## ACTION REQUISE
Prolongez le texte sur l'interdiction du meeting d'Ansar Charia en reprenant juste après sa dernière phrase.

==== PASSAGE À EXAMINER ====

Les policiers durant les émeutes à Kairouan. Crédit Photo: Amine Boufaied

 Le recours à l’arsenal sécuritaire lors de l’interdiction du meeting d’Ansar Charia a-t-il été une bonne solution pour gérer la question des salafistes jihadistes? Entre révoltes urbaines à Kairouan et émeutes meurtrières à Hay Ettadamen, l’utilisation de la violence et de la répression persistent.

==== DONNÉES FOURNIES ====

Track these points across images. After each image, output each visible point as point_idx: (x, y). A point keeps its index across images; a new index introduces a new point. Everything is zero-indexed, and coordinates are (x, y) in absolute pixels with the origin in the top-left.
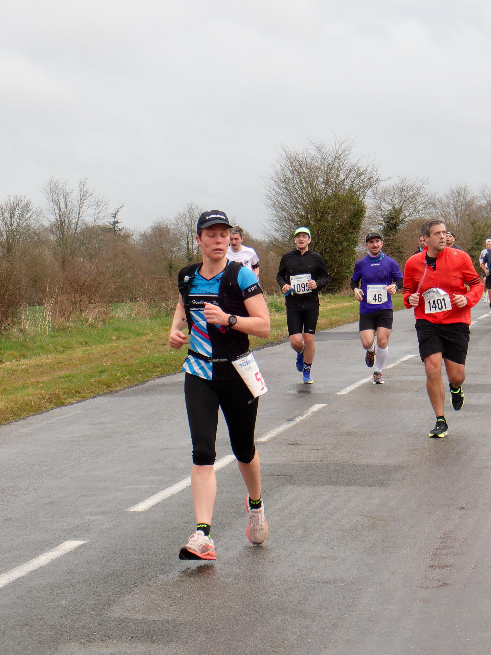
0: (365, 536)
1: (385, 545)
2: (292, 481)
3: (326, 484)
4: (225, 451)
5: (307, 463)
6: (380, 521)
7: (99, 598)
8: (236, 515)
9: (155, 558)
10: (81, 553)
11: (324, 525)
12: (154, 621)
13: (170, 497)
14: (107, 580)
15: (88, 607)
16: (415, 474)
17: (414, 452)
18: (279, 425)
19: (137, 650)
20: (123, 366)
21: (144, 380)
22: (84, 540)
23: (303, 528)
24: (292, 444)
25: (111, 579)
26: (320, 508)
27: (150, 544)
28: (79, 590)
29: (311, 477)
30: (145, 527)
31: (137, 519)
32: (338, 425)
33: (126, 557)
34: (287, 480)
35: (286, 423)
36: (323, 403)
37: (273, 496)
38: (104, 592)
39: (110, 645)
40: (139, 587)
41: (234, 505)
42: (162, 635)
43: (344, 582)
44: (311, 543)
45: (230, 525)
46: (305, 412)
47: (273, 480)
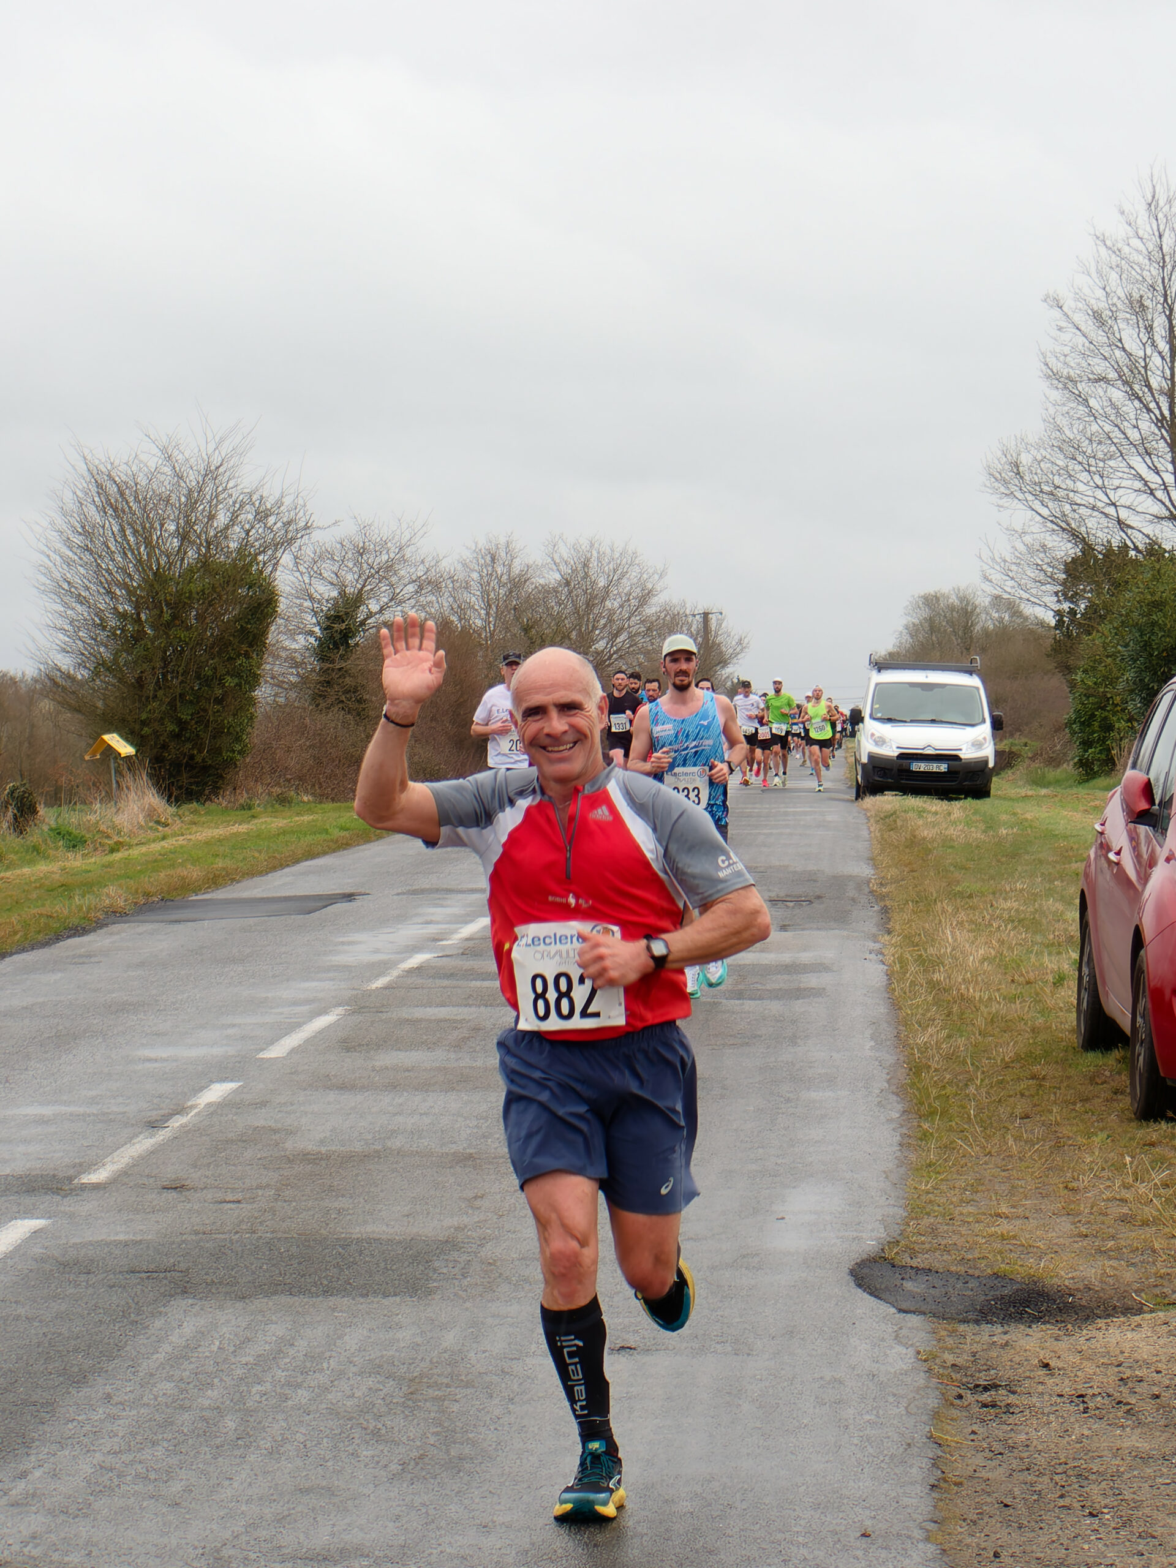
0: (396, 1429)
1: (453, 1453)
2: (188, 1285)
3: (275, 1293)
4: (7, 1208)
6: (428, 1387)
8: (61, 1379)
11: (290, 1402)
16: (491, 1261)
17: (478, 1203)
18: (130, 1140)
23: (236, 1411)
24: (172, 1188)
26: (271, 1358)
29: (233, 1273)
32: (277, 1136)
34: (175, 1284)
35: (147, 1134)
36: (232, 1081)
37: (147, 1327)
41: (52, 1353)
43: (368, 1556)
44: (265, 1452)
45: (51, 1408)
46: (189, 1103)
47: (139, 1284)
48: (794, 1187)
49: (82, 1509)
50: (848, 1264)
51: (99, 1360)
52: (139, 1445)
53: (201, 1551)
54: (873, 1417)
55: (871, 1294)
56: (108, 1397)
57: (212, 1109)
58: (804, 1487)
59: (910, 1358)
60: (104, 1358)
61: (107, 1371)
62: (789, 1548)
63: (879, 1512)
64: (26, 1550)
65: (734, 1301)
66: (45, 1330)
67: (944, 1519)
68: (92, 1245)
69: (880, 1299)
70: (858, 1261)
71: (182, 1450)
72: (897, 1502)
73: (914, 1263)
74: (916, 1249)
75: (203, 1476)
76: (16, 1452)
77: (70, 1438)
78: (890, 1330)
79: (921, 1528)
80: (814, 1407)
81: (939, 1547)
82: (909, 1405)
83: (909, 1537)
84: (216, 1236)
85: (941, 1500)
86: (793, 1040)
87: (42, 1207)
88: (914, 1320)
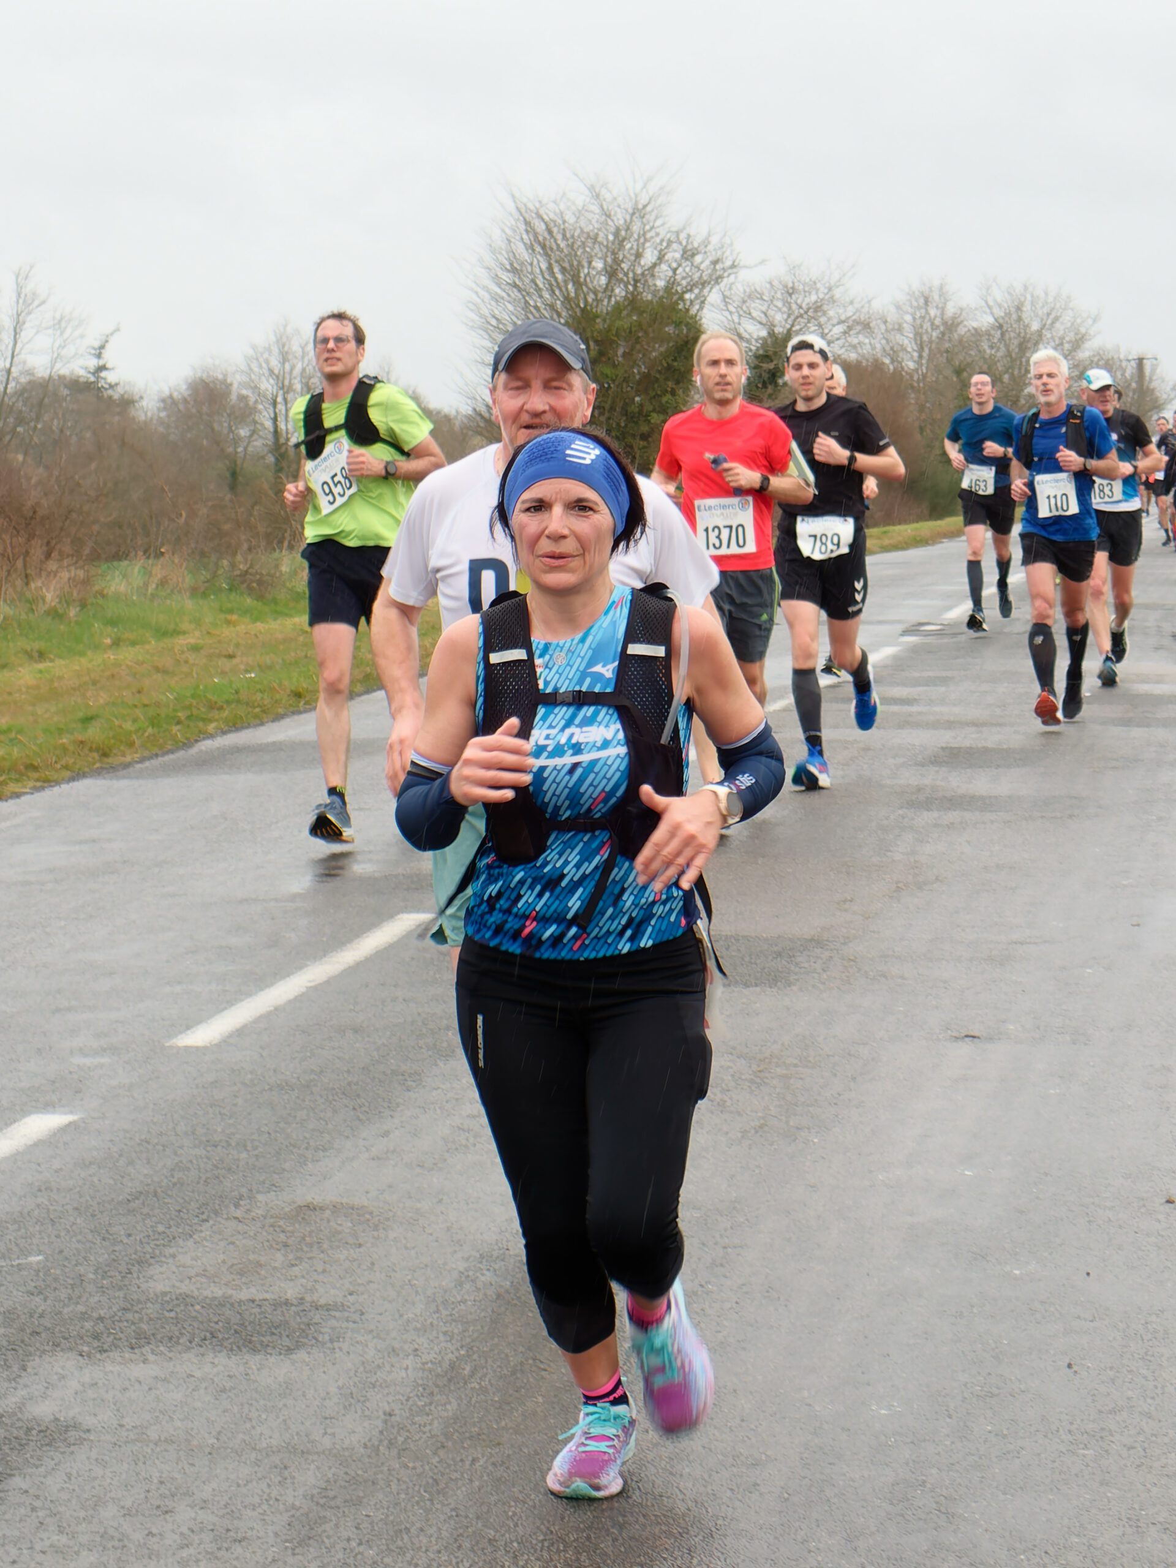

====

## RÉPONSE ÉCRITE
Il est 15h, samedi 18 mai. Le soleil est brûlant et le bus prend les petites routes. Nous passons par Grombalia, Soliman, Enfidha, sans savoir si nous arriverons à Kairouan. La veille, le ministre de l’Intérieur a déclaré que le meeting du mouvement Ansar Charia dans la capitale aghlabide n’était pas autorisé “en raison d’une violation de la loi et de la menace qu’il représente pour la sécurité et l’ordre publics” selon le communiqué. Depuis, un important dispositif sécuritaire a été déployé autour de la capitale et aussi sur les routes. La veille, on parlait de blocage des louages à la station Moncef Bey et de contrôle systématique des voitures. Tout a été fait pour donner un signal fort aux partisans d’Ansar Charia et les intimider. Dans le bus qui nous mène à Kairouan, les barrages défilent sur les petites routes. Garde nationale, armée, police, tout le monde semble avoir été réquisitionné pour stopper quiconque voudrait se rendre au congrès.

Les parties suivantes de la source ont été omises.